Since 2019, the number of deepfakes online has grown from 14,678 to 145,227, an uptick of roughly 900% year over year, according to Sentinel. Meanwhile, Forrester Research estimated in October 2019 that deepfake fraud scams would cost $250 million by the end of 2020. But businesses remain largely unprepared. In a survey conducted by data authentication startup Attestiv, fewer than 30% of executives say they've taken steps to mitigate fallout from a deepfake attack.

Deepfakes are likely to remain a challenge, especially as media generation techniques continue to improve. Earlier this year, deepfake footage of actor Tom Cruise posted to an unverified TikTok account racked up 11 million views on the app and millions more on other platforms. When scanned through several of the best publicly available deepfake detection tools, the deepfakes avoided discovery, according to Vice.

Still, a growing number of commercial and open source efforts promise to put to rest the deepfake threat -- at least temporarily. Amsterdam-based Sensity offers a suite of monitoring products that purport to classify deepfakes uploaded on social media, video hosting platforms, and disinformation networks. Dessa has proposed techniques for improving deepfake detectors trained on datasets of manipulated videos. And Jigsaw, Google's internal technology incubator, released a large corpus of visual deepfakes that was incorporated into a benchmark made freely available to researchers for synthetic video detection system development.
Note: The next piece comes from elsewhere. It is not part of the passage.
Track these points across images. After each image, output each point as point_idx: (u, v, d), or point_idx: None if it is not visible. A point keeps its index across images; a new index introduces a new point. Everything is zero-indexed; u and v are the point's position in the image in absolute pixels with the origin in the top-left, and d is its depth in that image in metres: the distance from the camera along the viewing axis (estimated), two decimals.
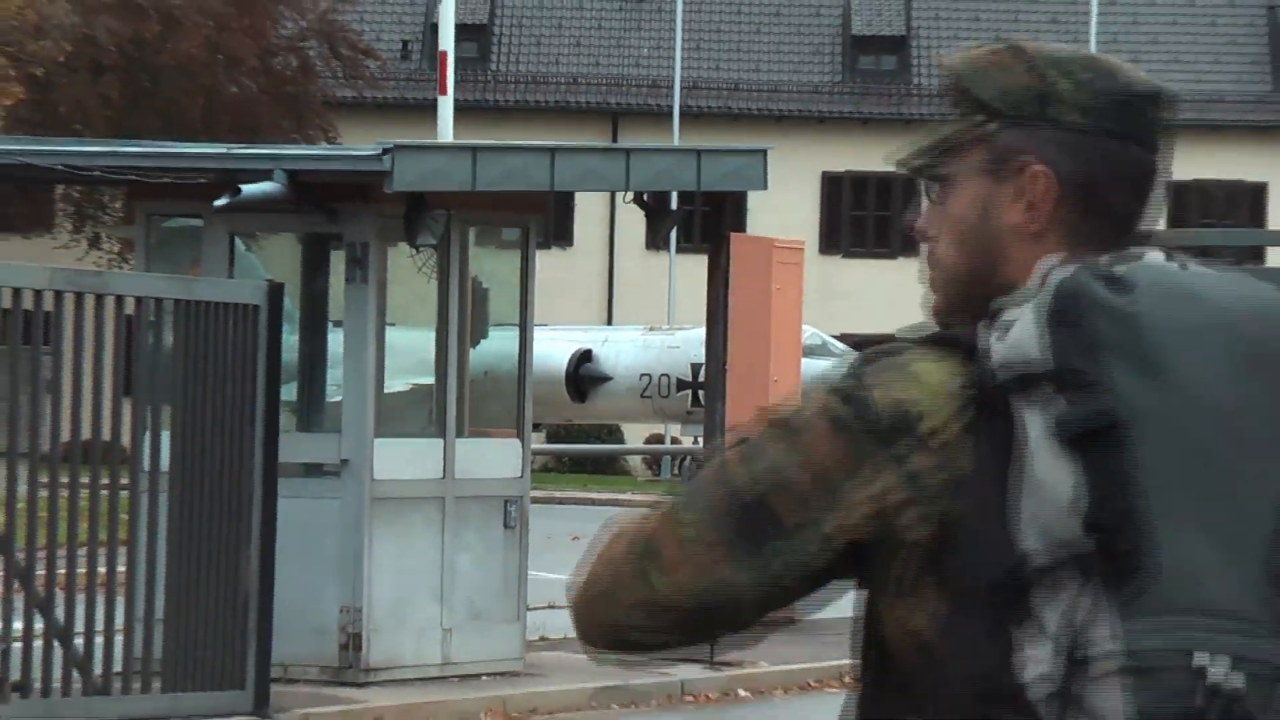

Facebook and MSU plan to open-source the dataset, code, and trained models used to create their system to facilitate research in various domains, including deepfake detection, image attribution, and reverse-engineering of generative models. "Deepfakes are becoming easier to produce and harder to detect. Companies, as well as individuals, should know that methods are being developed, not only to detect malicious deep fakes but also to make it harder for bad actors to get away with spreading them," Hassner added. "Our method provides new capabilities in detecting coordinated attacks and in identifying the origins of malicious deepfakes. In other words, this is a new forensic tool for those seeking to keep us safe online."